Disabled vet calls Donald Trump’s ‘veteran’s hotline’ a campaign stunt with no substance

FILE - In this Oct. 7, 2015 file photo, Republican presidential candidate Donald Trump speaks during a campaign stop in Waterloo, Iowa. (AP Photo/Charlie Neibergall, File)

After this Popular Military article was published, Thomas Fant, a disabled veteran reached out to us, to share his story about Trump’s Veterans Hotline.

Many of his opponents criticize Donald Trump for providing very little detail when it comes to actual policy proposals. His “idea” to send veterans to private doctors sounds a lot like the Veterans Choice Act. Trump talks about creating “a whole new system… where veterans will go to private hospitals and doctors,” to receive the best care in the world.

The Trump campaign’s announcement about the hotline came just five days after the Republican front-runner was severely criticized in the media for comments he made about Sen. John McCain’s war record.

During a speech in September aboard the USS Iowa Trump said, “We are coming out with some plans… to build up our military…  gonna make our military so big, so strong, so great… it will be so powerful that I don’t think we’re ever going to have to use it.”

Earlier this summer, when Trump started emphasizing veteran’s issues and, in particular, the problems at the Department of Veterans Affairs, Fant says he “kept an open mind.”

Fant says his sister teases him relentlessly about Trump. As a child he was a huge fan of ‘The Donald’, and as a teenager, he says, he thought Trump was “the coolest.”

The native New Yorker, now 44 years old, has been trying for more than a year to get help from the VA for his knee problems. But like many others, has run into “long delays for treatment, bureaucratic mismanagement and scant access to care.”

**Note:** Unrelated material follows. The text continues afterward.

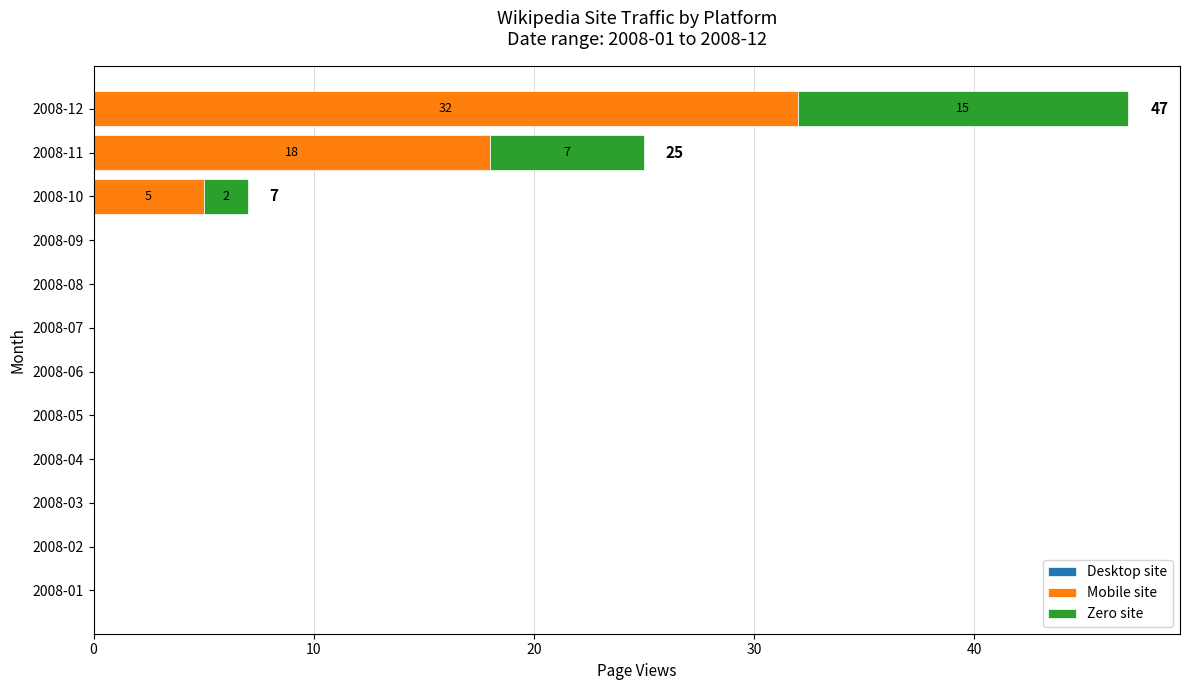

Where is Mobile site nearest to the value 16?

2008-11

So, when he had a chance to give Trump’s hotline a try he figured, “why not.”

Over the summer, Fant said he reached a woman at the hotline who “instructed me that the best thing to do was email or snail mail my concerns, preferably with documentation. There was a big emphasis on supplying documentation.”

He went ahead and submitted some information about his problems – mainly chronic dislocation from a knee injury he suffered while in the Coast Guard.  Fant says, his patella can slip out of place with just the slightest of movements, causing excruciatingly painful episodes.

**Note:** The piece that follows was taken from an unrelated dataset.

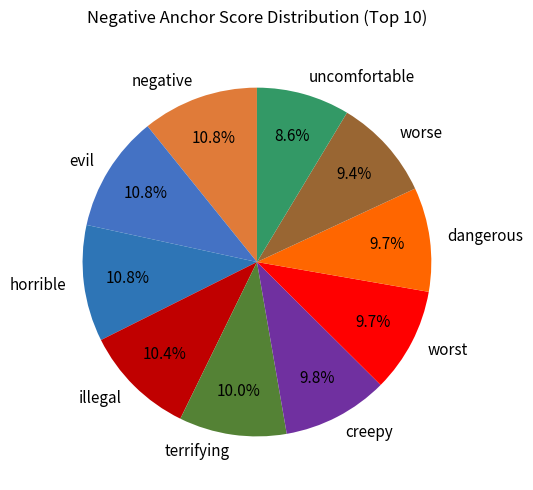

How many segments does this pie chart have?

10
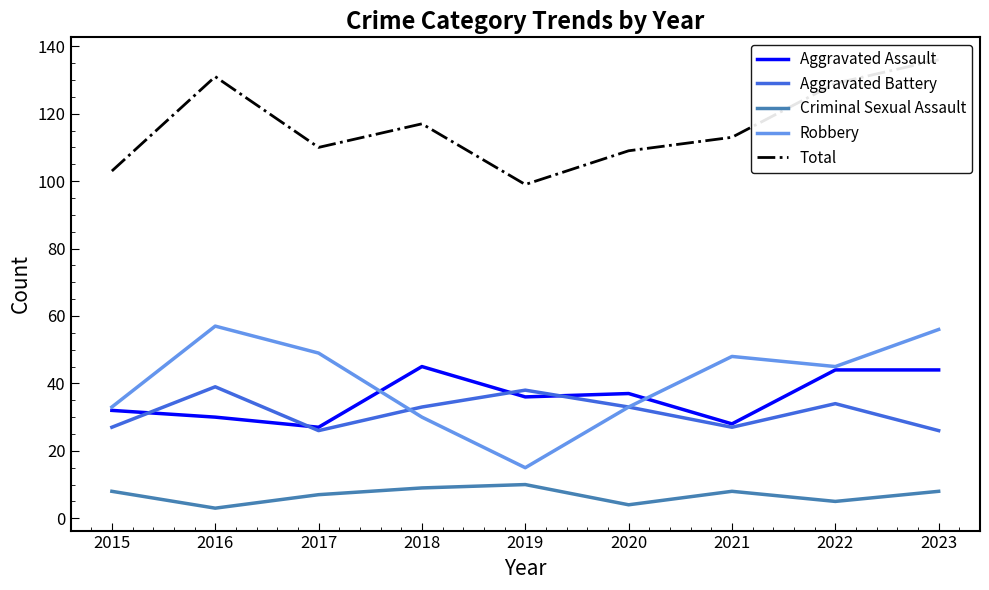

What is the minimum value shown in the chart?

3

After supplying the hotline “staff” with the requested information, Fant says he received what seemed like “canned” responses.

“Thank you for sharing your story,” one email read. Another statement read: “It is an embarrassment to America when our men and women who served have to struggle to get the care they earned and deserve. Mr. Trump is determined to fix the problems veterans face and your experience will be a part of the reform. Please know that fixing these problems is job one. Thank you for your service.”

Fant concluded the hotline was just a “campaign stunt without a lot of substance behind it.”

“He started this hotline and what was supposed to be a website to get vets help. That’s how it was pitched. But what it turned out to be was, “provide us with your stories and any sort of ideas you may have to improve things, and we’ll help,” Fant says.

He worries this hotline may cause more harm than good.  “If they’re promising to do something,” Fant says, “and saying, ‘hey send me your information, I’ve got a hotline,’ now all of the sudden you’re giving false hope to guys or women that may be counting on something to actually be done.”